Université de Montpellier : le CNRS se retire du laboratoire de science politique, les chercheurs inquiets

Le Centre d’études politiques et sociales (CEPEL), unité mixte de recherche associant l’Université de Montpellier et le CNRS, vient d’apprendre que le CNRS mettra fin à sa tutelle à la fin de l’année 2026. Cette décision suscite l’incompréhension des universitaires, qui dénoncent une “concentration des chercheurs sur la place parisienne”
Le 22 septembre dernier, la direction du Centre d’études politiques et sociales (CEPEL), le laboratoire de science politique situé au sein de la faculté de droit, a reçu une notification du CNRS-SHS (Sciences humaines et sociales) confirmant le retrait définitif de sa tutelle. Ce désengagement, officialisé après une première annonce fin 2024 et presque un an d’incertitudes et de discussions, marque la fin d’un lien institutionnel vieux de quatre décennies.

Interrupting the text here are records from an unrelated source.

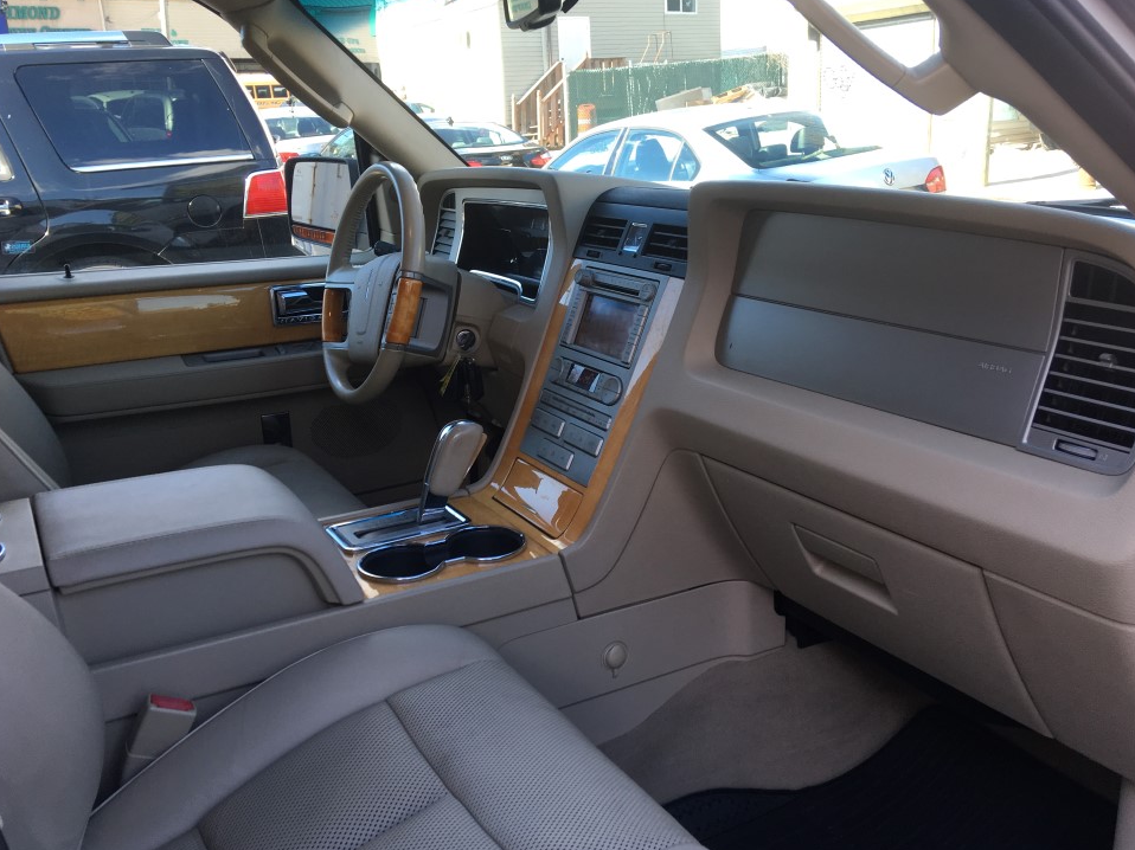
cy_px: 427
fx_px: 1016
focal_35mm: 31
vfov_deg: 45.4
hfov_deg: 58.4
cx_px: 577
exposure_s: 1/120
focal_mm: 4.15
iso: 32
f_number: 2.2
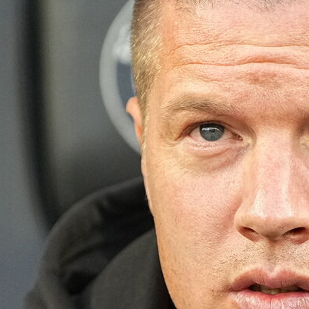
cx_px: 261
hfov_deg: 2.4
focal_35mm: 722
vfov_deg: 2.4
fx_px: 7292
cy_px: 324
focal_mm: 178
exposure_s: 1/1250
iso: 2500
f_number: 3.2
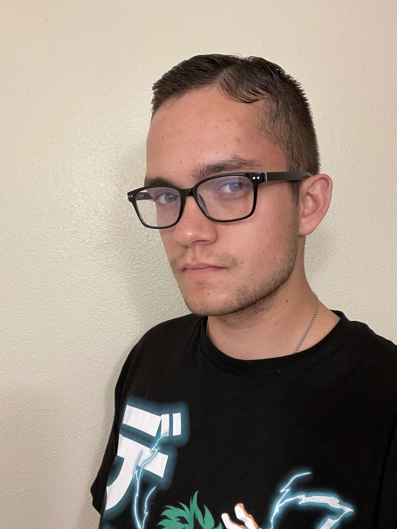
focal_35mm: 30
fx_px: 459
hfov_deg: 46.8
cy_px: 264
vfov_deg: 60.0
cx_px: 198
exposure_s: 1/40
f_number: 2.2
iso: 250
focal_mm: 2.71
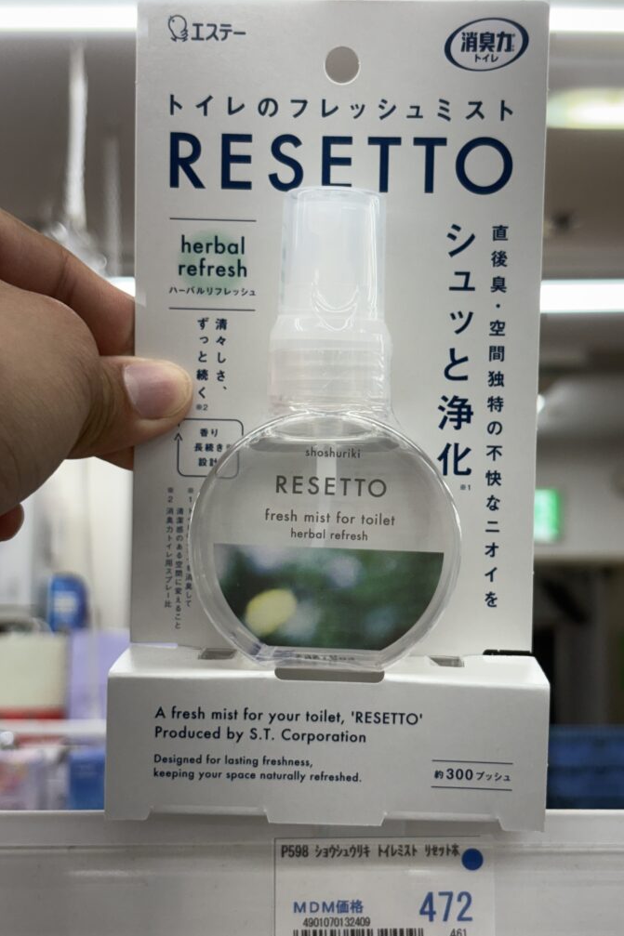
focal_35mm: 55
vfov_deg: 36.3
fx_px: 1430
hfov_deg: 24.6
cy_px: 474
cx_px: 356
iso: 25
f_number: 1.6
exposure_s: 1/161
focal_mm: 5.96
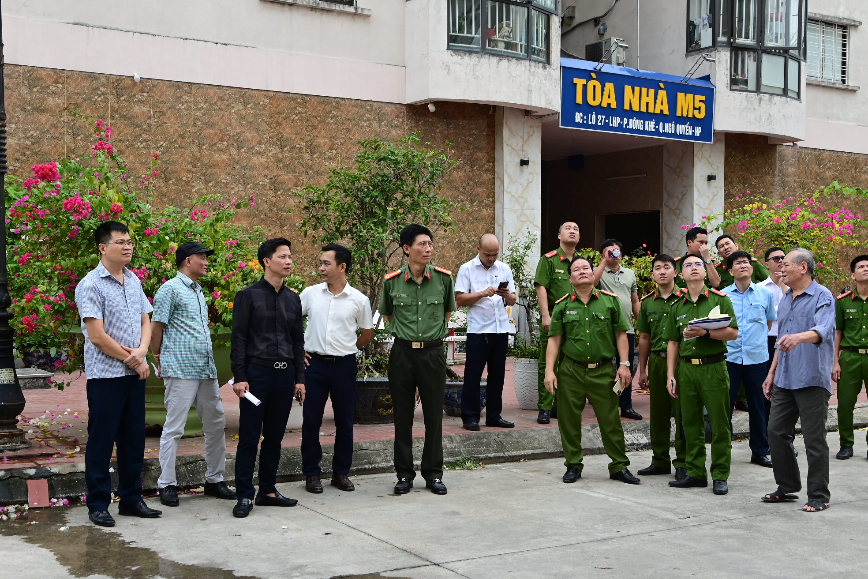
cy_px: 290
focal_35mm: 45
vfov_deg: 29.9
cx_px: 434
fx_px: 1085
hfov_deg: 43.6
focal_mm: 30
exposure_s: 1/200
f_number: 10
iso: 320
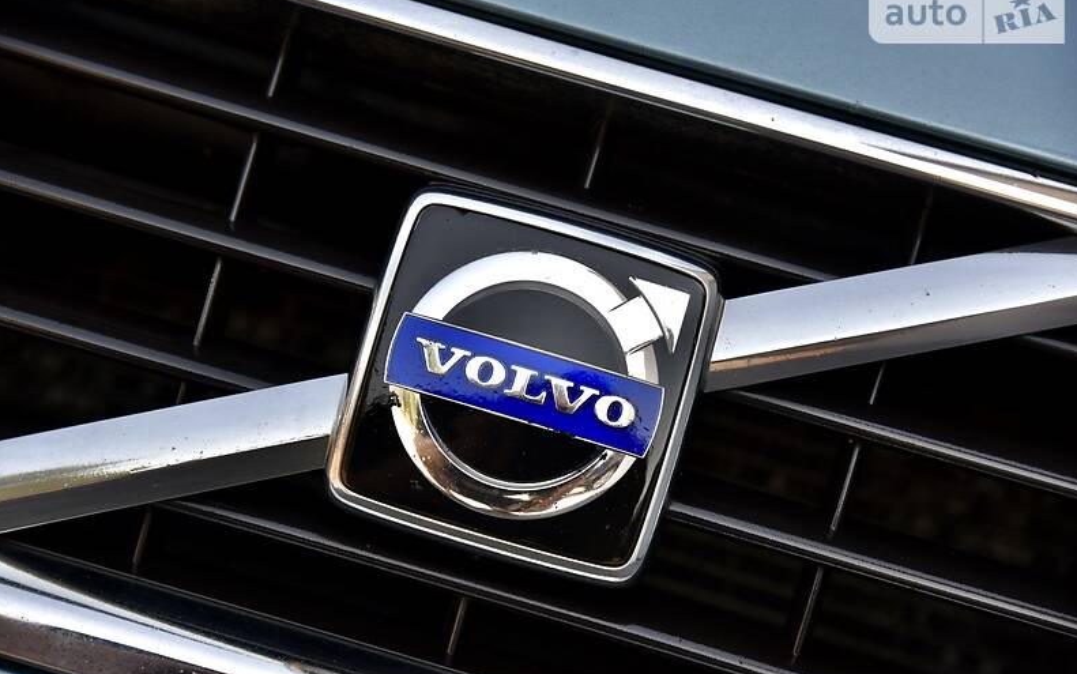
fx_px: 3024
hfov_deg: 20.2
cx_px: 541
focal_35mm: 103
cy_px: 332
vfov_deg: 12.7
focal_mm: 100
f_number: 5.6
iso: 360
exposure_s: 1/500
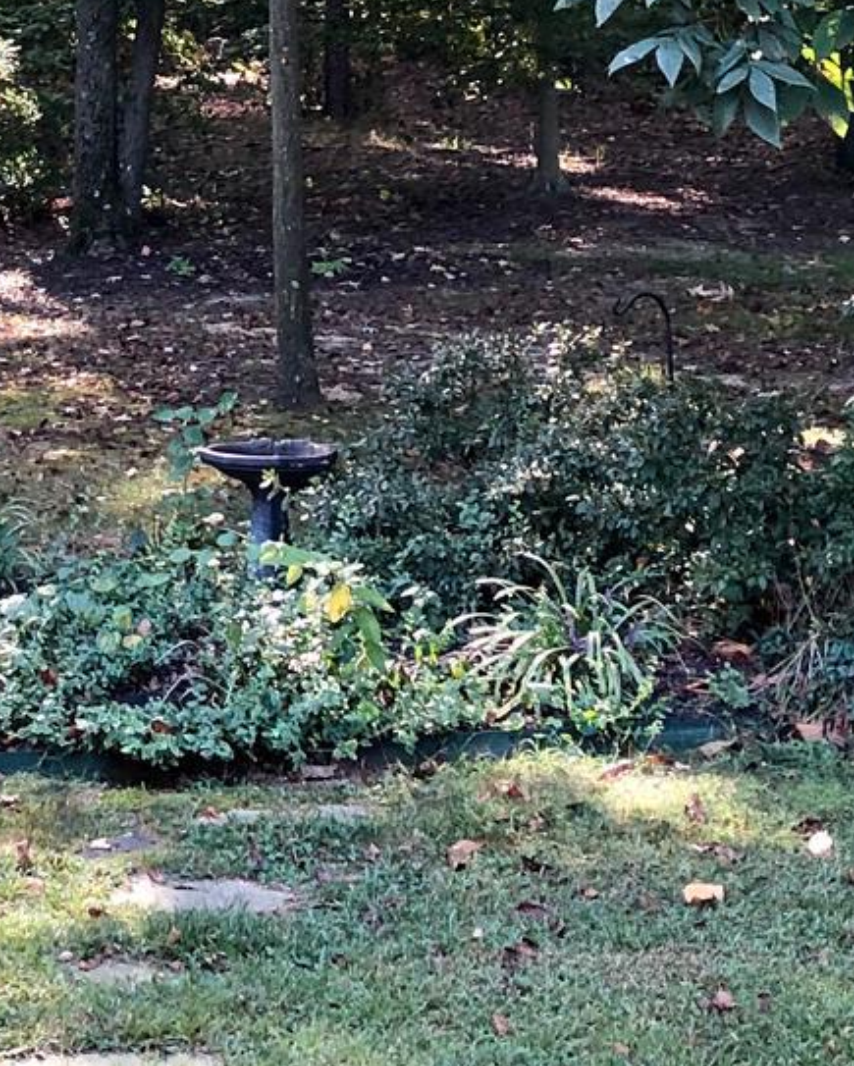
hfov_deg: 14.8
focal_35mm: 103
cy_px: -147
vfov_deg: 17.9
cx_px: 37
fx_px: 3251
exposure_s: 1/30
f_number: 1.8
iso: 25
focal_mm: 3.99
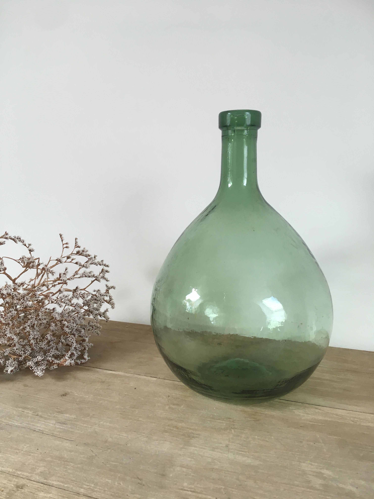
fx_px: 418
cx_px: 187
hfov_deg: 48.2
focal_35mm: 29
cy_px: 250
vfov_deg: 61.7
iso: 25
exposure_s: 1/33
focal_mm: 4.15
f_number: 2.2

Si les contrats et partenariats en cours sont maintenus, cette décision a un impact certain pour le CEPEL. “Concrètement, cela veut dire 10 000 euros en moins par ans et et le retrait de trois personnes du laboratoire”, indique Emmanuel Négrier, directeur de recherche CNRS en science politique au CEPEL (Centre d’études Politiques et Sociales) à l’Université de Montpellier. Trois personnes, soit des postes administratifs, de secrétariat, et un cartographe, à qui l’institution proposera une nouvelle affectation. Outre la dimension matérielle, c’est la portée “symbolique” de ce retrait qui inquiète Emmanuel Négrier : “C’est une rétrogradation qui va entrainer une visibilité moindre, et l’impossibilité de répondre à certains appels à projets.” L’Université de Montpellier, elle, a affirmé son plein soutien au laboratoire, ainsi que le reste de la communauté scientifique et des sociétés savantes.
Absence de « présomption d’attractivité »
Après la première annonce, fin 2024, le personnel du laboratoire s’était mobilisé afin de proposer des solutions alternatives, dont un projet d’Équipe Mixte de Recherche (EMR) censé maintenir, sous une forme allégée, une partie de l’équipe au sein d’une structure universitaire élargie autour d’un projet de recherche labellisé par le CNRS. Le CEPEL avait alors présenté un projet autour de l’étude des “nouvelles politiques de bien-être”, appuyé par une directrice de recherche CNRS de Lyon. “On nous a dit que c’était un bon projet scientifique mais qu’il y avait une absence de « présomption d’attractivité »”, précise Emmanuel Négrier, pour qui “l’annonce-même du retrait du CNRS fragilisait notre attractivité.”
Une situation qui a conduit à des troubles psycho-sociaux chez certains universitaires du laboratoire. “Imaginez l’état des gens, qui doivent gérer le laboratoire, procéder à des évaluations, qui s’investissent dans l’élaboration d’un projet, finalement retoqué… C’est un véritable yo-yo émotionnel auquel peut s’ajouter l’angoisse de la réaffectation pour le personnel concerné… Tout ça, alors que les gens du CNRS sont normalement formés au management, aux risques psycho-sociaux et la communication non-violente…”, décrit le directeur de recherche.
Pour lui, cette décision est moins la résultante d’une volonté d’économies que d’une stratégie de concentration de moyens sur un nombre limités de laboratoires, parisiens. “En sciences sociales, il y a un grand nombre de petits laboratoires comme le notre. On constate une concentration progressive de la recherche à Paris, et la science politique est en train de mourir de cette centralisation, alors que la République est censée être décentralisée depuis une loi constitutionnelle de 2003…”, déplore le responsable de l’une des dernières unités mixtes de recherche à dominante de science politique dans le sud de la France.